> Task goal: Convert the records below into a JSON array of strings, one string per line, omitting any blank lines.

*** Material provided Section Begins ***

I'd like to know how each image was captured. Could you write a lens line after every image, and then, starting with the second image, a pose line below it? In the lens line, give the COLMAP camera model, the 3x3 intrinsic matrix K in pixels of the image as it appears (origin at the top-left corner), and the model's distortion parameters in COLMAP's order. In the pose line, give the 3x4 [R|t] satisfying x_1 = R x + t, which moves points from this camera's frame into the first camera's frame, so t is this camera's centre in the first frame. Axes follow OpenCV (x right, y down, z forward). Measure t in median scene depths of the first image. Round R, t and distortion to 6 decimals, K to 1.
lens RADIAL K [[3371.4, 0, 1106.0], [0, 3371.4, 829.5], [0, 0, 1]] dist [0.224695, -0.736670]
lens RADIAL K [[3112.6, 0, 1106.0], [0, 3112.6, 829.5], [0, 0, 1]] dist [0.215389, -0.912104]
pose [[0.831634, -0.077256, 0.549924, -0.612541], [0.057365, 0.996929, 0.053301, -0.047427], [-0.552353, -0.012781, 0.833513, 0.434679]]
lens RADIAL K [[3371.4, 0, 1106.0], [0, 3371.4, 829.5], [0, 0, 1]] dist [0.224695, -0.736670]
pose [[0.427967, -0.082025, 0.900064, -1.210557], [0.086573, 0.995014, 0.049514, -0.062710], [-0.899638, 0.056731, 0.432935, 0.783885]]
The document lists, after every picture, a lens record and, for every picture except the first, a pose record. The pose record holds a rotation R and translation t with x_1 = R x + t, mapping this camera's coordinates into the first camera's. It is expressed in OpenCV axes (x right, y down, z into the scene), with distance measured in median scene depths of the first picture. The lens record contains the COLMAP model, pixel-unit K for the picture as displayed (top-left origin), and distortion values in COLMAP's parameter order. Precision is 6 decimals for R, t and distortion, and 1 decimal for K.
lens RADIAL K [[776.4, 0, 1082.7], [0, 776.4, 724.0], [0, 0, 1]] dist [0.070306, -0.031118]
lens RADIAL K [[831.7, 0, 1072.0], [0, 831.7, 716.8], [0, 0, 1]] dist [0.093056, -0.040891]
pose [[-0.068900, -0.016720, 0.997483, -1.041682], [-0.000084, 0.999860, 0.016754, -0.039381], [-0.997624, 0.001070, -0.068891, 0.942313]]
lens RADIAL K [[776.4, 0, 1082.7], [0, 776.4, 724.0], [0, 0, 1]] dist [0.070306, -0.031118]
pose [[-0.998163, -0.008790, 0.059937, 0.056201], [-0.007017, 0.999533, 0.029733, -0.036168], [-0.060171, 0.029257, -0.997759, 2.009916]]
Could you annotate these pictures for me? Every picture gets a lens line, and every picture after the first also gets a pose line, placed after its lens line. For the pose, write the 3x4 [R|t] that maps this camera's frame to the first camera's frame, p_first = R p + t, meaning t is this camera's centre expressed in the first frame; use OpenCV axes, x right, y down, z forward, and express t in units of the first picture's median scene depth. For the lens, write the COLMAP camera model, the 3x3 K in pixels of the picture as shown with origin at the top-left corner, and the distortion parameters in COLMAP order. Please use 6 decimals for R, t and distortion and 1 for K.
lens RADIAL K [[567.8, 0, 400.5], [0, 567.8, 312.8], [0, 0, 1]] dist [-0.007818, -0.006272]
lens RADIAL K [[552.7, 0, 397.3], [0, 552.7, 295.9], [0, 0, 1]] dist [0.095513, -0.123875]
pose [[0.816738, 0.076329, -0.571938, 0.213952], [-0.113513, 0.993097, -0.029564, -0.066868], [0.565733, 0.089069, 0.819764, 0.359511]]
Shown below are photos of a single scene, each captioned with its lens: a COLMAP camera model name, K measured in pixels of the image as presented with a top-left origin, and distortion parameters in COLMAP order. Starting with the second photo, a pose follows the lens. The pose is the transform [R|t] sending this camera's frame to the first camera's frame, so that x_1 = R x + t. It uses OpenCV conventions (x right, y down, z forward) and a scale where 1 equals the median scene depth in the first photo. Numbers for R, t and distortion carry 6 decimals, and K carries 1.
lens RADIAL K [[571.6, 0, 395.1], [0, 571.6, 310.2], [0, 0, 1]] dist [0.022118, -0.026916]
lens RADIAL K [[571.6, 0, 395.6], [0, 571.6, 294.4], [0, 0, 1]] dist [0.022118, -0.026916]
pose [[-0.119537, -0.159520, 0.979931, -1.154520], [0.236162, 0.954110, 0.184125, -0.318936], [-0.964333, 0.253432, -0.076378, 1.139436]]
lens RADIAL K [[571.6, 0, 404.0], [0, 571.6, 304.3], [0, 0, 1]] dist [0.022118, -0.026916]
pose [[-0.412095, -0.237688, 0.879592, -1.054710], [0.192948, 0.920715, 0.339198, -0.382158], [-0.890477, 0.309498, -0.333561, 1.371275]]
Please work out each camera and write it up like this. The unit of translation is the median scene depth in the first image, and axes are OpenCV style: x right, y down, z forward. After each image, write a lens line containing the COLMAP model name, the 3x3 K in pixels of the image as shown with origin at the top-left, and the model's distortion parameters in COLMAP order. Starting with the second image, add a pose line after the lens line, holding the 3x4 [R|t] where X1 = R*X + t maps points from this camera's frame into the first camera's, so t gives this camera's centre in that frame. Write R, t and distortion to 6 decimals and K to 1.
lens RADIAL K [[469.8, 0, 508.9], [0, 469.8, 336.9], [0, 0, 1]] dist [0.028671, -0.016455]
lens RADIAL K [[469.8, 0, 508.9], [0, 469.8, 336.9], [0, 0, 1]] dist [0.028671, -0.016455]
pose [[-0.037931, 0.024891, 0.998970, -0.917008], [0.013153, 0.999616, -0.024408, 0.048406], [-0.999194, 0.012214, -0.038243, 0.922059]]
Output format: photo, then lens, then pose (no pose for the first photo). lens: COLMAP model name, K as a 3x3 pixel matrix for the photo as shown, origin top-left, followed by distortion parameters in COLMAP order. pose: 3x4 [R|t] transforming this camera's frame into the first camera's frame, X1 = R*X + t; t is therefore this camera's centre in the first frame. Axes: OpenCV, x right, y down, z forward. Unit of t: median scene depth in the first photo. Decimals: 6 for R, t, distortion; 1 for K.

*** Material provided Section Ends ***

> Answer:
[
  "I'd like to know how each image was captured. Could you write a lens line after every image, and then, starting with the second image, a pose line below it? In the lens line, give the COLMAP camera model, the 3x3 intrinsic matrix K in pixels of the image as it appears (origin at the top-left corner), and the model's distortion parameters in COLMAP's order. In the pose line, give the 3x4 [R|t] satisfying x_1 = R x + t, which moves points from this camera's frame into the first camera's frame, so t is this camera's centre in the first frame. Axes follow OpenCV (x right, y down, z forward). Measure t in median scene depths of the first image. Round R, t and distortion to 6 decimals, K to 1.",
  "lens RADIAL K [[3371.4, 0, 1106.0], [0, 3371.4, 829.5], [0, 0, 1]] dist [0.224695, -0.736670]",
  "lens RADIAL K [[3112.6, 0, 1106.0], [0, 3112.6, 829.5], [0, 0, 1]] dist [0.215389, -0.912104]",
  "pose [[0.831634, -0.077256, 0.549924, -0.612541], [0.057365, 0.996929, 0.053301, -0.047427], [-0.552353, -0.012781, 0.833513, 0.434679]]",
  "lens RADIAL K [[3371.4, 0, 1106.0], [0, 3371.4, 829.5], [0, 0, 1]] dist [0.224695, -0.736670]",
  "pose [[0.427967, -0.082025, 0.900064, -1.210557], [0.086573, 0.995014, 0.049514, -0.062710], [-0.899638, 0.056731, 0.432935, 0.783885]]",
  "The document lists, after every picture, a lens record and, for every picture except the first, a pose record. The pose record holds a rotation R and translation t with x_1 = R x + t, mapping this camera's coordinates into the first camera's. It is expressed in OpenCV axes (x right, y down, z into the scene), with distance measured in median scene depths of the first picture. The lens record contains the COLMAP model, pixel-unit K for the picture as displayed (top-left origin), and distortion values in COLMAP's parameter order. Precision is 6 decimals for R, t and distortion, and 1 decimal for K.",
  "lens RADIAL K [[776.4, 0, 1082.7], [0, 776.4, 724.0], [0, 0, 1]] dist [0.070306, -0.031118]",
  "lens RADIAL K [[831.7, 0, 1072.0], [0, 831.7, 716.8], [0, 0, 1]] dist [0.093056, -0.040891]",
  "pose [[-0.068900, -0.016720, 0.997483, -1.041682], [-0.000084, 0.999860, 0.016754, -0.039381], [-0.997624, 0.001070, -0.068891, 0.942313]]",
  "lens RADIAL K [[776.4, 0, 1082.7], [0, 776.4, 724.0], [0, 0, 1]] dist [0.070306, -0.031118]",
  "pose [[-0.998163, -0.008790, 0.059937, 0.056201], [-0.007017, 0.999533, 0.029733, -0.036168], [-0.060171, 0.029257, -0.997759, 2.009916]]",
  "Could you annotate these pictures for me? Every picture gets a lens line, and every picture after the first also gets a pose line, placed after its lens line. For the pose, write the 3x4 [R|t] that maps this camera's frame to the first camera's frame, p_first = R p + t, meaning t is this camera's centre expressed in the first frame; use OpenCV axes, x right, y down, z forward, and express t in units of the first picture's median scene depth. For the lens, write the COLMAP camera model, the 3x3 K in pixels of the picture as shown with origin at the top-left corner, and the distortion parameters in COLMAP order. Please use 6 decimals for R, t and distortion and 1 for K.",
  "lens RADIAL K [[567.8, 0, 400.5], [0, 567.8, 312.8], [0, 0, 1]] dist [-0.007818, -0.006272]",
  "lens RADIAL K [[552.7, 0, 397.3], [0, 552.7, 295.9], [0, 0, 1]] dist [0.095513, -0.123875]",
  "pose [[0.816738, 0.076329, -0.571938, 0.213952], [-0.113513, 0.993097, -0.029564, -0.066868], [0.565733, 0.089069, 0.819764, 0.359511]]",
  "Shown below are photos of a single scene, each captioned with its lens: a COLMAP camera model name, K measured in pixels of the image as presented with a top-left origin, and distortion parameters in COLMAP order. Starting with the second photo, a pose follows the lens. The pose is the transform [R|t] sending this camera's frame to the first camera's frame, so that x_1 = R x + t. It uses OpenCV conventions (x right, y down, z forward) and a scale where 1 equals the median scene depth in the first photo. Numbers for R, t and distortion carry 6 decimals, and K carries 1.",
  "lens RADIAL K [[571.6, 0, 395.1], [0, 571.6, 310.2], [0, 0, 1]] dist [0.022118, -0.026916]",
  "lens RADIAL K [[571.6, 0, 395.6], [0, 571.6, 294.4], [0, 0, 1]] dist [0.022118, -0.026916]",
  "pose [[-0.119537, -0.159520, 0.979931, -1.154520], [0.236162, 0.954110, 0.184125, -0.318936], [-0.964333, 0.253432, -0.076378, 1.139436]]",
  "lens RADIAL K [[571.6, 0, 404.0], [0, 571.6, 304.3], [0, 0, 1]] dist [0.022118, -0.026916]",
  "pose [[-0.412095, -0.237688, 0.879592, -1.054710], [0.192948, 0.920715, 0.339198, -0.382158], [-0.890477, 0.309498, -0.333561, 1.371275]]",
  "Please work out each camera and write it up like this. The unit of translation is the median scene depth in the first image, and axes are OpenCV style: x right, y down, z forward. After each image, write a lens line containing the COLMAP model name, the 3x3 K in pixels of the image as shown with origin at the top-left, and the model's distortion parameters in COLMAP order. Starting with the second image, add a pose line after the lens line, holding the 3x4 [R|t] where X1 = R*X + t maps points from this camera's frame into the first camera's, so t gives this camera's centre in that frame. Write R, t and distortion to 6 decimals and K to 1.",
  "lens RADIAL K [[469.8, 0, 508.9], [0, 469.8, 336.9], [0, 0, 1]] dist [0.028671, -0.016455]",
  "lens RADIAL K [[469.8, 0, 508.9], [0, 469.8, 336.9], [0, 0, 1]] dist [0.028671, -0.016455]",
  "pose [[-0.037931, 0.024891, 0.998970, -0.917008], [0.013153, 0.999616, -0.024408, 0.048406], [-0.999194, 0.012214, -0.038243, 0.922059]]",
  "Output format: photo, then lens, then pose (no pose for the first photo). lens: COLMAP model name, K as a 3x3 pixel matrix for the photo as shown, origin top-left, followed by distortion parameters in COLMAP order. pose: 3x4 [R|t] transforming this camera's frame into the first camera's frame, X1 = R*X + t; t is therefore this camera's centre in the first frame. Axes: OpenCV, x right, y down, z forward. Unit of t: median scene depth in the first photo. Decimals: 6 for R, t, distortion; 1 for K."
]